> _WHAT TO PRODUCE_:
Give back exactly the lines from the line that contains "thumb ip: (98, 101)" to the last line of the listing below, inclusive, and no others.

> _DATASET CONTENT_:
▼

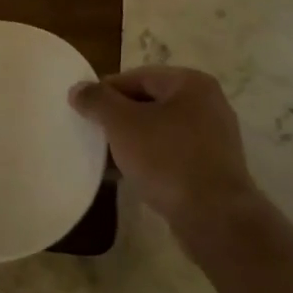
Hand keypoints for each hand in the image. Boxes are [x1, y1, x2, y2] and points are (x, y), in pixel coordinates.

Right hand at [69, 66, 258, 227]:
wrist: (214, 215)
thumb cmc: (167, 159)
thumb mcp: (123, 124)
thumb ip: (98, 101)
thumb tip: (78, 88)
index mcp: (191, 84)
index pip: (138, 77)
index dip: (106, 90)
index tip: (83, 109)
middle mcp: (208, 104)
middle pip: (150, 102)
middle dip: (118, 117)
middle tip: (92, 133)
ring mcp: (213, 137)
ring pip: (160, 130)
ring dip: (132, 140)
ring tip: (105, 156)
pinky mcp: (211, 166)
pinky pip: (172, 153)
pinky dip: (149, 158)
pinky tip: (128, 174)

▲

> _OUTPUT OF THE TASK_:
thumb ip: (98, 101)
thumb tip: (78, 88)
index mcp: (191, 84)
index pip: (138, 77)
index dip: (106, 90)
index tip: (83, 109)
middle mcp: (208, 104)
middle pip: (150, 102)
middle dip: (118, 117)
middle tip: (92, 133)
ring mcp: (213, 137)
ring pip: (160, 130)
ring dip: (132, 140)
ring tip: (105, 156)
pinky mcp: (211, 166)
pinky pip: (172, 153)
pinky dip: (149, 158)
pinky tip: (128, 174)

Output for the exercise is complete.